本当に恋に落ちる?「吊り橋効果」の真実と罠
吊り橋効果とは?
恋愛のテクニックとして必ずと言っていいほど紹介される「吊り橋効果」。 1974年にカナダの心理学者ダットンとアロンによって発表された有名な実験に基づく心理学用語です。
グラグラ揺れて怖い「吊り橋」の上で出会った男女は、安定した橋の上で出会った男女よりも恋愛感情を抱きやすい、というものです。 これは、恐怖や緊張で心臓がドキドキしているのを、脳が「目の前の相手への恋のドキドキだ」と**勘違い(帰属の誤り)**を起こすためだと言われています。
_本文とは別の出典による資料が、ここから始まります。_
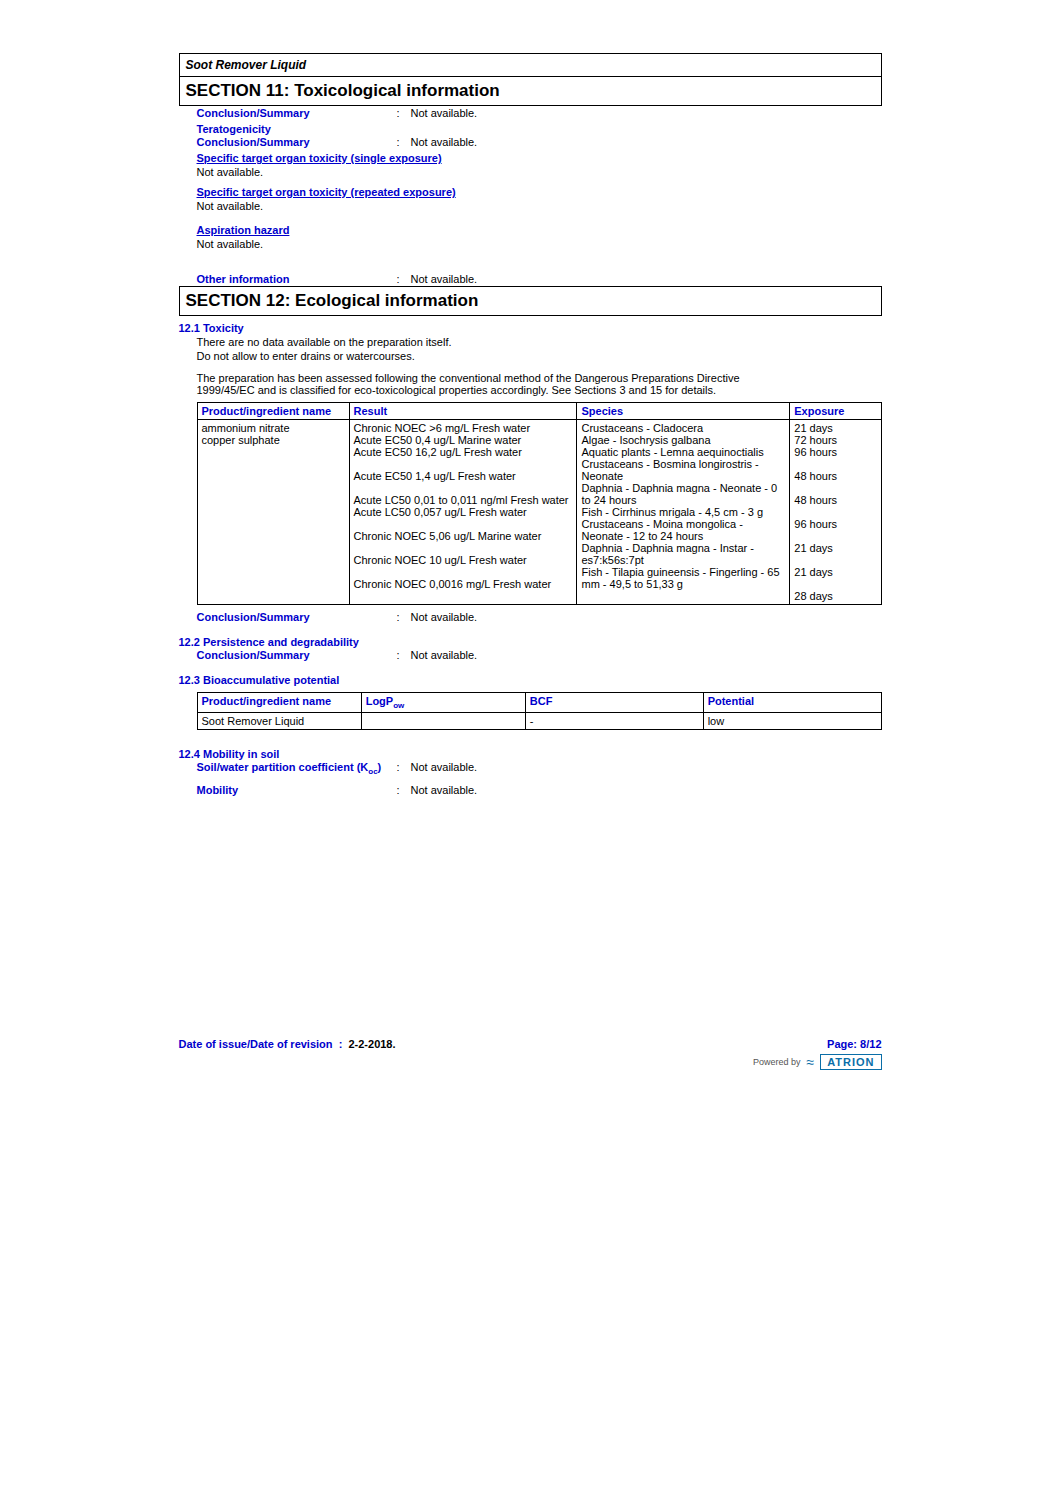Soot Remover Liquid
SECTION 11: Toxicological information
Conclusion/Summary
:
Not available.
Teratogenicity
Conclusion/Summary
:
Not available.
Specific target organ toxicity (single exposure)
Not available.
Specific target organ toxicity (repeated exposure)
Not available.
Aspiration hazard
Not available.
Other information
:
Not available.
SECTION 12: Ecological information
12.1 Toxicity
There are no data available on the preparation itself.
Do not allow to enter drains or watercourses.
The preparation has been assessed following the conventional method of the Dangerous Preparations Directive
1999/45/EC and is classified for eco-toxicological properties accordingly. See Sections 3 and 15 for details.
| Product/ingredient name | Result | Species | Exposure |
| --- | --- | --- | --- |
| ammonium nitrate copper sulphate | Chronic NOEC >6 mg/L Fresh water Acute EC50 0,4 ug/L Marine water Acute EC50 16,2 ug/L Fresh water Acute EC50 1,4 ug/L Fresh water Acute LC50 0,01 to 0,011 ng/ml Fresh water Acute LC50 0,057 ug/L Fresh water Chronic NOEC 5,06 ug/L Marine water Chronic NOEC 10 ug/L Fresh water Chronic NOEC 0,0016 mg/L Fresh water | Crustaceans - Cladocera Algae - Isochrysis galbana Aquatic plants - Lemna aequinoctialis Crustaceans - Bosmina longirostris - Neonate Daphnia - Daphnia magna - Neonate - 0 to 24 hours Fish - Cirrhinus mrigala - 4,5 cm - 3 g Crustaceans - Moina mongolica - Neonate - 12 to 24 hours Daphnia - Daphnia magna - Instar - es7:k56s:7pt Fish - Tilapia guineensis - Fingerling - 65 mm - 49,5 to 51,33 g | 21 days 72 hours 96 hours 48 hours 48 hours 96 hours 21 days 21 days 28 days |
Conclusion/Summary
:
Not available.
12.2 Persistence and degradability
Conclusion/Summary
:
Not available.
12.3 Bioaccumulative potential
| Product/ingredient name | LogP ow | BCF | Potential |
| --- | --- | --- | --- |
| Soot Remover Liquid | | - | low |
12.4 Mobility in soil
Soil/water partition coefficient (Koc)
:
Not available.
Mobility
:
Not available.
Date of issue/Date of revision : 2-2-2018.
Page: 8/12
Powered by ≈ ATRION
お化け屋敷やジェットコースターでのデートが推奨されるのは、このためです。
全員に効くわけではない「罠」
「じゃあ、気になる人をホラー映画に誘えば絶対好きになってもらえる!」と思った方、少し待ってください。 実はその後の追加研究で、吊り橋効果には**残酷な落とし穴(条件)**があることが判明しています。
それは、**「相手が自分にとって『恋愛対象のストライクゾーン(あるいは少なくとも生理的に無理ではない相手)』に入っている場合のみ効果がある」**ということです。
もし、相手があなたのことを「全くタイプではない」「むしろ苦手」と思っていた場合、怖い思いをして心臓がドキドキすると、脳はそれを恋のドキドキではなく**「この人と一緒にいるから不快なんだ(嫌悪感の増幅)」**と勘違いしてしまうのです。 つまり、吊り橋効果は「好意を増幅させる」こともあれば、「嫌悪感を増幅させる」諸刃の剣なのです。
正しい使い方
吊り橋効果を使う正しいタイミングは、「まだ出会ったばかりで好意の有無が分からない時」や「ある程度仲が良く、あと一歩で付き合えそうな時」です。
全く脈がない状態でのホラー映画や絶叫マシンは逆効果になる危険性が高いので、まずは落ち着いたカフェで楽しい会話をして、相手のストライクゾーンに入る努力をするのが先決と言えそうです。